Tis true I shall have to wade through very much if I carry on frequenting this site. 🙂

Ben Scott
Ben Scott
1 year ago
Reply to  James Moss

I forecast and extended spell inside followed by a sore arm and then utopia….

James Moss
James Moss
1 year ago
Reply to  Ben Scott

You sir are a super forecaster!

Shahzia Teja
Shahzia Teja
1 year ago

What does that mean, “end of the beginning” of the pandemic?

Ursa Mare
Ursa Mare
1 year ago
Reply to  Shahzia Teja

Reading the article, it sounded to me more like “the beginning of the end of the pandemic”… But I put it on the fact that am not a native English speaker.
Anyhow, if this is just “the end of the beginning of the pandemic” and only now we enter in “main course”, it will be a hell of a ride coming on.

On the other hand, medical and physical health aside, the author is true: The worst part of this “pandemic” (let’s call it that way) is yet to come.
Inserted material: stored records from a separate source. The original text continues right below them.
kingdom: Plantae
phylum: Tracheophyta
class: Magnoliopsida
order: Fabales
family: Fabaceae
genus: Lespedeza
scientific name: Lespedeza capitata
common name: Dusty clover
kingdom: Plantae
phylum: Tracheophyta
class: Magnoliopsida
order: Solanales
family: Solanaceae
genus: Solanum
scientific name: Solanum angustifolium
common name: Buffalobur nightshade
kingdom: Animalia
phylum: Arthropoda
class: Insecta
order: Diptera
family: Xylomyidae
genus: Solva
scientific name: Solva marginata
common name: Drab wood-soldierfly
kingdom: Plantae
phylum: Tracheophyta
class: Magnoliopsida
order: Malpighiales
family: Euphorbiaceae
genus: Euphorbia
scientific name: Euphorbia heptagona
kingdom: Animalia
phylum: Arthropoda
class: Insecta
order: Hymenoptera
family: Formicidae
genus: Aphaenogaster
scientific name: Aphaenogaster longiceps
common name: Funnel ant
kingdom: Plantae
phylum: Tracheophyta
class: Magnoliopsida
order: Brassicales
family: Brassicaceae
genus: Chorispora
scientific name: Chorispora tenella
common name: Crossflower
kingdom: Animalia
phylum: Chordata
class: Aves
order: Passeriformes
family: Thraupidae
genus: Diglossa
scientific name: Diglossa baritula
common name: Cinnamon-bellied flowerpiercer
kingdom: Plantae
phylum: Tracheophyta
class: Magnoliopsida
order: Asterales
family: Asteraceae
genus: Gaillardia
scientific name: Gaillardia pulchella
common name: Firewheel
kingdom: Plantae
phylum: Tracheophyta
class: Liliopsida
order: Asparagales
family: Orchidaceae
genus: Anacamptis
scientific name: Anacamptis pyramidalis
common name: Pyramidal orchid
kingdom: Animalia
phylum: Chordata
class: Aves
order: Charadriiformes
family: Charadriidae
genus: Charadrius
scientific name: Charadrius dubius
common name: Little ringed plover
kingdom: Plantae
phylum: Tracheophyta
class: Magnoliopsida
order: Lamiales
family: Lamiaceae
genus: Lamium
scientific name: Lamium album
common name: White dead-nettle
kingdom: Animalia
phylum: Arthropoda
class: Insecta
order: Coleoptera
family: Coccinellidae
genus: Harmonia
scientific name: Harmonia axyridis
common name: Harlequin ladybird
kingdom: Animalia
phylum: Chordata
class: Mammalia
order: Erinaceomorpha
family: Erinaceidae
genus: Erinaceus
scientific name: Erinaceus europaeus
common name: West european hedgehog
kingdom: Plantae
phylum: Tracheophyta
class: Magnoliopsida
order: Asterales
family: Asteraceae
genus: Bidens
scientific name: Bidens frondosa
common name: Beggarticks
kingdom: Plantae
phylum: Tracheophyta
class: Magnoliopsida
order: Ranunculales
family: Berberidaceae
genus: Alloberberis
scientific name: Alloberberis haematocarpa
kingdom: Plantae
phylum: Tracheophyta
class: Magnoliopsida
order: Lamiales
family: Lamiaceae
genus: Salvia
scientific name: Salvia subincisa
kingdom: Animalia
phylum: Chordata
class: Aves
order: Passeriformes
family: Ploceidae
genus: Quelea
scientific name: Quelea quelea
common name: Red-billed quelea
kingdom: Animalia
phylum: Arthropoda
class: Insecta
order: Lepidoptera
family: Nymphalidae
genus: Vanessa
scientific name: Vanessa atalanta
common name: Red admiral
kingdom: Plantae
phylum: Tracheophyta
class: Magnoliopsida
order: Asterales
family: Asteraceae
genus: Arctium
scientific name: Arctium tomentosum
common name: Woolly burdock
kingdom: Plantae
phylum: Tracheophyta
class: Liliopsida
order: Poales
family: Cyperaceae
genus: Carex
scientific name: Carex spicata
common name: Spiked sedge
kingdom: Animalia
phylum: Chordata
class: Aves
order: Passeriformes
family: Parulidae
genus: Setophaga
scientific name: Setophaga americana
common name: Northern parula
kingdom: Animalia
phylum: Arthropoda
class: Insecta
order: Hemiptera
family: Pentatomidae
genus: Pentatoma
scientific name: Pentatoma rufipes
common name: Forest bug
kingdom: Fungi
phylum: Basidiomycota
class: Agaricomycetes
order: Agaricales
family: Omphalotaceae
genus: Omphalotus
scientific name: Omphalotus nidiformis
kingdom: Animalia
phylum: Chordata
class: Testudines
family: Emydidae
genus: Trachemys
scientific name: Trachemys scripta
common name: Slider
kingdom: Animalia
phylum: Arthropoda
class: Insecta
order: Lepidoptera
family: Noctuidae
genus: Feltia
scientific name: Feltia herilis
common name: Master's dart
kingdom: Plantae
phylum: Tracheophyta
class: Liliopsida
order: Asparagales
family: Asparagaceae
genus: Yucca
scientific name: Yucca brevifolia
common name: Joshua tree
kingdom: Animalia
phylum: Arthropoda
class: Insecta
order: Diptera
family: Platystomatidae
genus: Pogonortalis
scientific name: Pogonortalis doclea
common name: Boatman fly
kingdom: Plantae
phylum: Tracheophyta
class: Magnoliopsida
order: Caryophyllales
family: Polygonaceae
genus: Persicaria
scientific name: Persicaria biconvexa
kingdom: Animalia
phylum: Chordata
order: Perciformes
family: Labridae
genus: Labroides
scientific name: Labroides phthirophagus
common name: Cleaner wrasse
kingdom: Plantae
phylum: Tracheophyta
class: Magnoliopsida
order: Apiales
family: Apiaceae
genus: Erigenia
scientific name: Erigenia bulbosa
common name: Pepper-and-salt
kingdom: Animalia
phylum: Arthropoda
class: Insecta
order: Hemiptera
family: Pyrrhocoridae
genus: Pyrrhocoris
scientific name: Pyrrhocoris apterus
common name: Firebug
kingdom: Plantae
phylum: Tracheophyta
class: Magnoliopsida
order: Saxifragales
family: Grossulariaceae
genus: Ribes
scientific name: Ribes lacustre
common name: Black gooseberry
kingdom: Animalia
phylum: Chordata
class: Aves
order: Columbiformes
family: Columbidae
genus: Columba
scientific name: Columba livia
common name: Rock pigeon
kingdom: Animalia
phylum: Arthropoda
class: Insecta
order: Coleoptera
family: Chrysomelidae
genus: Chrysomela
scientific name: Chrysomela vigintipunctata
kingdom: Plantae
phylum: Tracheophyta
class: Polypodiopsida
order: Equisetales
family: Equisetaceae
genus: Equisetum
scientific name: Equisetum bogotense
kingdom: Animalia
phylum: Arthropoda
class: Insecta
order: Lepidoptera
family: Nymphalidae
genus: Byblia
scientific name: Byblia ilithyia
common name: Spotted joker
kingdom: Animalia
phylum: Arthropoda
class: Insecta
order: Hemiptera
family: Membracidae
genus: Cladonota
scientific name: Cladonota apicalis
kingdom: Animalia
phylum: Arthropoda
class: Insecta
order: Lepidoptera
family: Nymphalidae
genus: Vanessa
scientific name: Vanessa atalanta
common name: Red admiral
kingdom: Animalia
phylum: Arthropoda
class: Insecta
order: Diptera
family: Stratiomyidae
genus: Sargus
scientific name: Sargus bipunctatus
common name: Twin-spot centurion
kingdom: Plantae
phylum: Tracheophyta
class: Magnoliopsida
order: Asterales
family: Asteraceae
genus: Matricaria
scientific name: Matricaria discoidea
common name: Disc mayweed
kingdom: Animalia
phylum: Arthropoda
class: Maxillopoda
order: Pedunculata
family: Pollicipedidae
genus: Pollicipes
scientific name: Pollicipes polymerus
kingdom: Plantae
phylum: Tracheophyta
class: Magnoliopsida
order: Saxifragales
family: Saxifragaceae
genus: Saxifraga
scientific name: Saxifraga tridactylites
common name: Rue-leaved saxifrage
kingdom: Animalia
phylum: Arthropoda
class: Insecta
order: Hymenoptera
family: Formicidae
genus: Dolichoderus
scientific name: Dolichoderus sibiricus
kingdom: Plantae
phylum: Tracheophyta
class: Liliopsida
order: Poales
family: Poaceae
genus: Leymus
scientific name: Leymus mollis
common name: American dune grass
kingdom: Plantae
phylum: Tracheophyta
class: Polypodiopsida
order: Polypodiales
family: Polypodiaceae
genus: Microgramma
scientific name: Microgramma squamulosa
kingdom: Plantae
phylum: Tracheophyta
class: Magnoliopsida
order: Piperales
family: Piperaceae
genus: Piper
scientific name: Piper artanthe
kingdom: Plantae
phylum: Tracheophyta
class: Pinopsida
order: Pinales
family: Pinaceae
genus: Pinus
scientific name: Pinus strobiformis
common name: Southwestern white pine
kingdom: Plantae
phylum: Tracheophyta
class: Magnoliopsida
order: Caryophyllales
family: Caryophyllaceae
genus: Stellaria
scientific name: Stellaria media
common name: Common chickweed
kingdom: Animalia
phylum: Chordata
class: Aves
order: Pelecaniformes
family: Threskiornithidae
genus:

Namely; the economic problems, the psychological mutations… World and life as we know it…
Me and a friend of mine, intuiting what’s going on, used to say in february-march:
We’ll (people will) talk in terms “ante-covid” and “post-covid era” as we talk about “before the revolutions of the ’90’s” and “after the revolution”.

No… We didn’t “dare” to go to BC or BCE…
…as in Before Covid Era!

Michael Cowling
Michael Cowling
1 year ago

Prediction is very difficult, especially if it’s about the future (Neils Bohr). If you’re so good at it, surely you should be the wealthiest woman in the world?

Derek M
Derek M
1 year ago

Bully for you but forecasts about a vaccine are not of much practical use. Some debunking (or at least analysis or forecast) of the clearly discredited Imperial College model which helped get us into this lockdown mess would have been of more use

Peter Ian Staker
Peter Ian Staker
1 year ago

It seems to me that a lack of bias is necessary for forecasting and this is something anyone in the public eye has difficultly getting rid of. Surely, the benefit of a forecast is to predict what others cannot. And the better predictions would be able to predict in earlier on, if possible. A prediction in April of 5% is now wrong and by definition was useless, unless stated that prediction is likely to be inaccurate. By comparison a prediction in December is relatively easy to make.